**WHAT YOU ARE ASKED TO DO**
Return only those lines of the listing in which "utbytbara" appears.

**RECORDED INFORMATION**
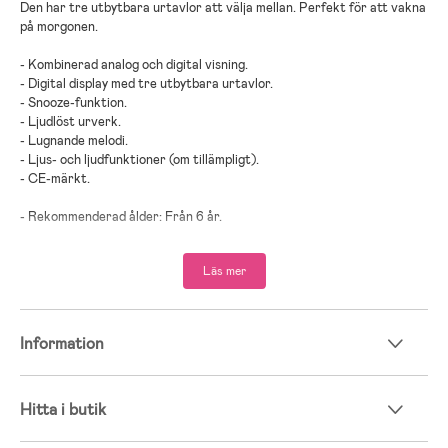
Den har tre utbytbara urtavlor att välja mellan. Perfekt för att vakna
på morgonen.
- Kombinerad analog och digital visning.
- Digital display med tre utbytbara urtavlor.
- Snooze-funktion.
- Ljudlöst urverk.
- Lugnande melodi.
- Ljus- och ljudfunktioner (om tillämpligt).
- CE-märkt.
- Rekommenderad ålder: Från 6 år.
- Batterier ingår.
Läs mer
Information
Hitta i butik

**EXERCISE OUTPUT**
Den har tre utbytbara urtavlor att välja mellan. Perfekt för att vakna
- Digital display med tre utbytbara urtavlor.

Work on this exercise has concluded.